Before his last fight, Jake Ellenberger's resume in the Ultimate Fighting Championship was marked by a split-decision loss to current UFC interim welterweight champion Carlos Condit in his debut and four victories over mid-carders.
Ellenberger made fans take notice, however, in his last fight, a first-round knockout of Jake Shields in September. Shields was highly touted and lost a decision to UFC welterweight champion Georges St. Pierre just four months earlier.
"I think it's a big step for me," Ellenberger said. "It sort of solidified (me) as a top contender. I think I still have to prove that. I'm working every day. I'm dedicating my life to become a world champ. I have to continue to prove that. Every day, I'm just completely focusing on what I have to do to be the best."
Now, with his star definitely on the rise, the 26-year-old can take another step toward his own title shot on Wednesday, Feb. 15, when he fights Diego Sanchez in the main event of "UFC on Fuel TV 1." The event, which will be held at the Omaha Civic Auditorium in Ellenberger's hometown of Omaha, Neb., can be seen live on Fuel TV at 8 p.m. EST. A one-hour pre-fight show and a one-hour post-fight program will also air on the network.
Sanchez, who won the inaugural season of "The Ultimate Fighter" as a middleweight in 2005, fluctuated between welterweight and lightweight for much of his career. Sanchez is 9-3 as a welterweight in the UFC and 23-4 overall.
A victory over Sanchez "continues to progress me up (the rankings)," said Ellenberger, who is 26-5 in his career. "I don't really know where that's going to put me. That's up to the UFC. That's another tough test they're putting in front of me. I'm definitely prepared for it."
Sanchez, a 30-year-old native of Albuquerque, N.M., has proven tough to finish. Ten of his last 14 fights, including three of his four losses, ended in decisions. Ellenberger knows he must deal with Sanchez's pace to emerge victorious.
"He likes to put pressure on guys," Ellenberger said. "People have a hard time dealing with that. You have to have a guy who can match his pace, push it and put him in uncomfortable areas. That's what I plan on doing."

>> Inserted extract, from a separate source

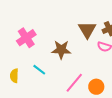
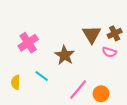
brown star: (61, 50) -> (65, 55), turned 30

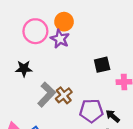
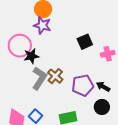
pink circle: (35, 31) -> (20, 46), moved
black star: (24, 69) -> (31, 56), moved

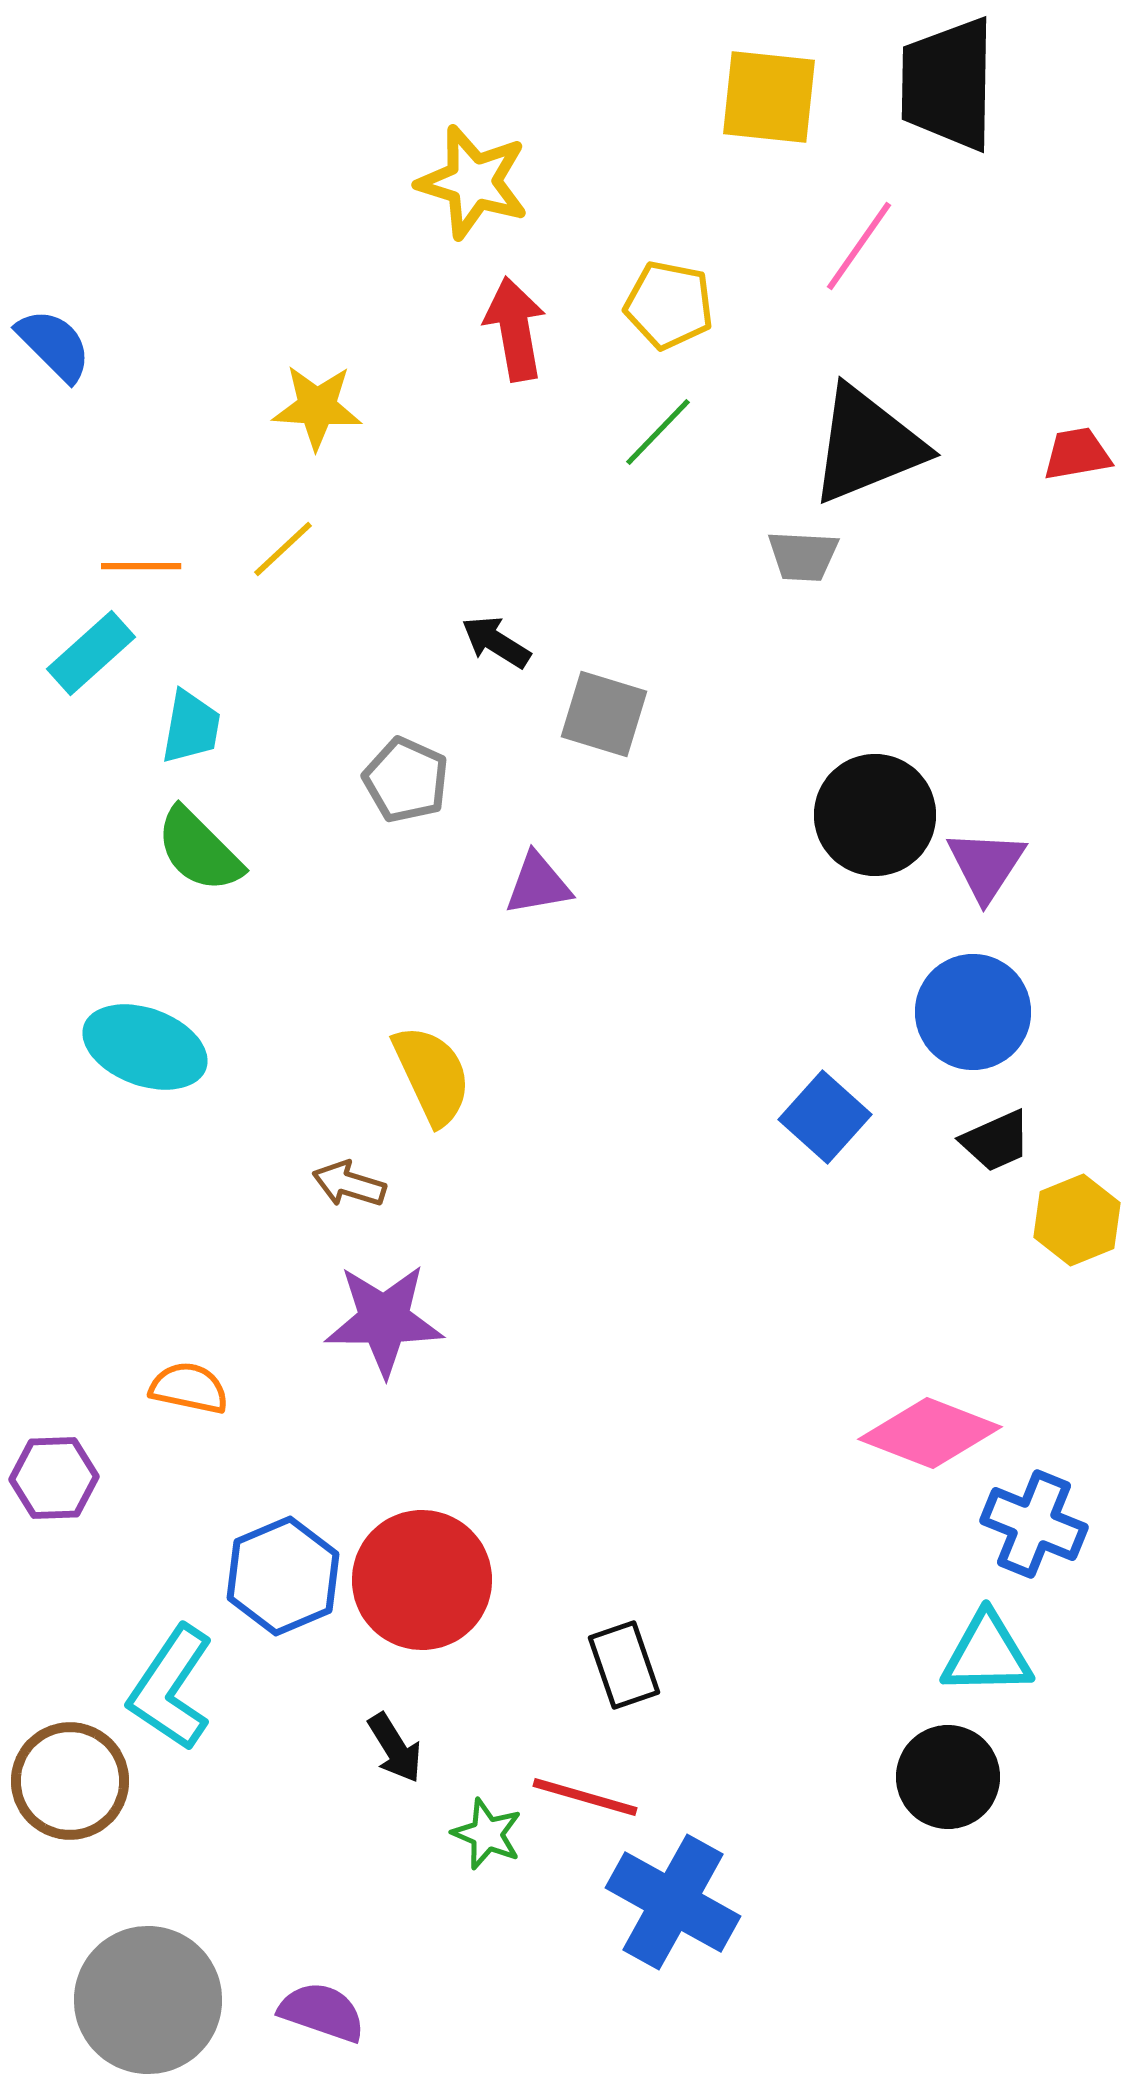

The card also features a heavyweight fight between Stefan Struve and Dave Herman. Struve, 22-5 overall and 6-3 in the UFC, was defeated by current UFC heavyweight champion Junior dos Santos in his promotional debut at "UFC 95" in 2009. This is Herman's second bout in the UFC. Herman, 21-2 overall, defeated John-Olav Einemo in his UFC debut in June.
The remainder of the main card includes middleweights Aaron Simpson and Ronny Markes; heavyweights Stipe Miocic and Philip De Fries; and bantamweights T.J. Dillashaw and Walel Watson.
The preliminaries, which can be seen at www.facebook.com/UFC beginning at 5 p.m., include: bantamweights Ivan Menjivar and John Albert; featherweights Jonathan Brookins and Vagner Rocha; middleweights Buddy Roberts and Sean Loeffler; and lightweights Anton Kuivanen and Justin Salas, and Tim Means and Bernardo Magalhaes.
Condit earned a decision over Nick Diaz in the main event of "UFC 143" on Saturday to win the UFC interim welterweight title.
Diaz blasted the decision and briefly announced his retirement to UFC announcer Joe Rogan in a post-fight interview.
"I'm not going to accept the fact that this was a loss," Diaz said. "... I think I'm done with this MMA. It's been great out here. I've had a good career. You guys pay me way too much, but I don't think I'm going to get enough to keep going in this. It's been a good time."
The retirement, however, was short-lived. Rumors of a potential rematch between Condit and Diaz swirled earlier this week, and UFC President Dana White announced on Twitter that the fight will happen.
Previously, it was announced that the winner of the interim title would fight UFC welterweight champion St. Pierre, who is scheduled to return from a knee injury in November, to unify the title later this year. St. Pierre will now await the winner of the rematch.